Collection entries
+ + +

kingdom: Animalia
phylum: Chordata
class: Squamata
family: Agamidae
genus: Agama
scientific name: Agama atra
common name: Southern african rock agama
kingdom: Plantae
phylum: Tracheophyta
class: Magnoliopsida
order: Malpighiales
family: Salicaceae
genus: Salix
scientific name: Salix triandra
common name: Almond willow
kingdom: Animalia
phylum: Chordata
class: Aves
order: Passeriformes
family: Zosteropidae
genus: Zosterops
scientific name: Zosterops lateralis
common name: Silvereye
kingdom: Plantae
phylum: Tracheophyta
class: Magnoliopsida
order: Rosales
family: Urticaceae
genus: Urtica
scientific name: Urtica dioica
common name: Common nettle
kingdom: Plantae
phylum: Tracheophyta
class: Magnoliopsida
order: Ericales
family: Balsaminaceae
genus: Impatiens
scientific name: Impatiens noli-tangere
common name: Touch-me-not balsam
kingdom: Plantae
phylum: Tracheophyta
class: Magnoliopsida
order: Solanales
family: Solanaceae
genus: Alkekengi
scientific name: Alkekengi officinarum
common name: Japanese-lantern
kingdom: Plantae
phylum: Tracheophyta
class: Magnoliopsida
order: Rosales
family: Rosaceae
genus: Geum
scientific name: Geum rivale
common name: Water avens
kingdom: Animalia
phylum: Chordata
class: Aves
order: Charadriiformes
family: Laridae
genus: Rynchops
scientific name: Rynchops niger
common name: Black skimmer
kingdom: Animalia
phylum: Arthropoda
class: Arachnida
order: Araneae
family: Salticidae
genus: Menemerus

+ + +

Render every one of the lines above as a two-column CSV with the headers "field" and "value", one row per line. Put each entry in its own quoted field and replace any line breaks with spaces.

> _RESPONSE TO THE EXERCISE_
field,value
"kingdom:","Animalia"
"phylum:","Chordata"
"class:","Squamata"
"family:","Agamidae"
"genus:","Agama"
"scientific name:","Agama atra"
"common name:","Southern african rock agama"
"kingdom:","Plantae"
"phylum:","Tracheophyta"
"class:","Magnoliopsida"
"order:","Malpighiales"
"family:","Salicaceae"
"genus:","Salix"
"scientific name:","Salix triandra"
"common name:","Almond willow"
"kingdom:","Animalia"
"phylum:","Chordata"
"class:","Aves"
"order:","Passeriformes"
"family:","Zosteropidae"
"genus:","Zosterops"
"scientific name:","Zosterops lateralis"
"common name:","Silvereye"
"kingdom:","Plantae"
"phylum:","Tracheophyta"
"class:","Magnoliopsida"
"order:","Rosales"
"family:","Urticaceae"
"genus:","Urtica"
"scientific name:","Urtica dioica"
"common name:","Common nettle"
"kingdom:","Plantae"
"phylum:","Tracheophyta"
"class:","Magnoliopsida"
"order:","Ericales"
"family:","Balsaminaceae"
"genus:","Impatiens"
"scientific name:","Impatiens noli-tangere"
"common name:","Touch-me-not balsam"
"kingdom:","Plantae"
"phylum:","Tracheophyta"
"class:","Magnoliopsida"
"order:","Solanales"
"family:","Solanaceae"
"genus:","Alkekengi"
"scientific name:","Alkekengi officinarum"
"common name:","Japanese-lantern"
"kingdom:","Plantae"
"phylum:","Tracheophyta"
"class:","Magnoliopsida"
"order:","Rosales"
"family:","Rosaceae"
"genus:","Geum"
"scientific name:","Geum rivale"
"common name:","Water avens"
"kingdom:","Animalia"
"phylum:","Chordata"
"class:","Aves"
"order:","Charadriiformes"
"family:","Laridae"
"genus:","Rynchops"
"scientific name:","Rynchops niger"
"common name:","Black skimmer"
"kingdom:","Animalia"
"phylum:","Arthropoda"
"class:","Arachnida"
"order:","Araneae"
"family:","Salticidae"
"genus:","Menemerus"